The Sabbath command carries a severity that shocks modern readers. Targum Pseudo-Jonathan preserves it in its original sharpness: "Ye shall keep the Sabbath, because it is holy to you; whosoever profaneth it, dying he shall die; whoso doeth work therein, that man shall be destroyed from his people" (Exodus 31:14).
Why such severity?
The sages treated this verse with great care. The death penalty for Sabbath desecration was, in practice, rarely applied — the rabbinic court of later centuries required warning, witnesses, and intentional defiance before any capital case could proceed. But the principle remained: Sabbath violation was not a minor matter. It was treated in the Torah with the same weight as idolatry and murder.
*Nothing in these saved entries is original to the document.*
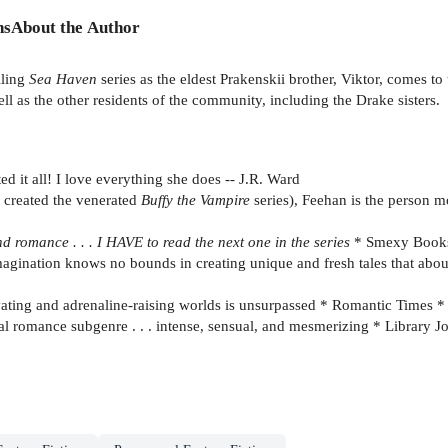
ns
About the Author
lling
Sea Haven
series as the eldest Prakenskii brother, Viktor, comes to
l as the other residents of the community, including the Drake sisters.
 it all! I love everything she does -- J.R. Ward
created the venerated
Buffy the Vampire
series), Feehan is the person m
d romance . . . I HAVE to read the next one in the series
* Smexy Book
agination knows no bounds in creating unique and fresh tales that abou
tivating and adrenaline-raising worlds is unsurpassed * Romantic Times *
al romance subgenre . . . intense, sensual, and mesmerizing * Library J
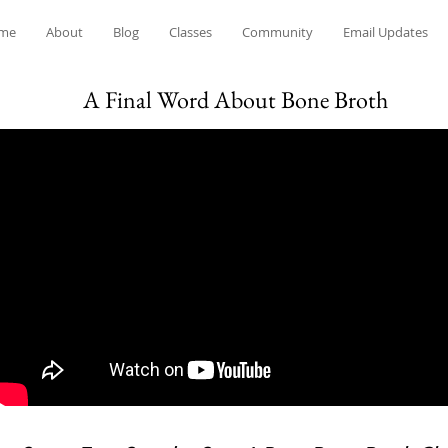
me
About
Blog
Classes
Community
Email Updates
A Final Word About Bone Broth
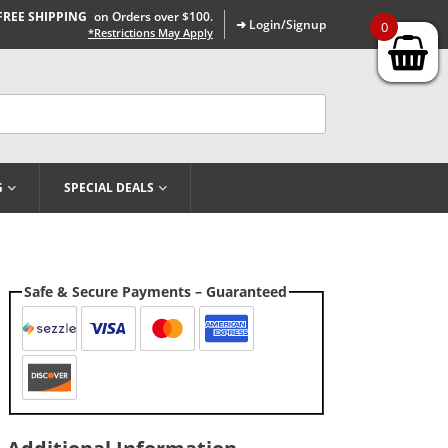
FREE SHIPPING
on Orders over $100.
➜ Login/Signup
0
*Restrictions May Apply
G
SPECIAL DEALS
Safe & Secure Payments – Guaranteed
Why? The midrash of the classical period (Mekhilta Shabbata 1, c. 200 CE) offered a powerful answer. The Sabbath is the public testimony that God created the world. When a person works openly on the Sabbath in defiance, they are not simply violating a commandment. They are publicly declaring that there is no Creator who finished, no rhythm woven into the fabric of reality, no sacred pause. They are attempting to rewrite the creation story itself.
This is why the targum speaks of being "destroyed from his people" — karet, the spiritual cutting-off that rabbinic tradition understood as a kind of exile from the covenant community. Not because the community rejected the offender, but because the offender, by public Sabbath-breaking, had already rejected the frame within which the community lived.
The Maggid takes this home: some commandments carry unusual weight not because they are harder than others, but because they define the ground on which everything else stands. The Sabbath is one of them. Without the weekly testimony that the world was made and is still held, the whole Torah begins to float without foundation.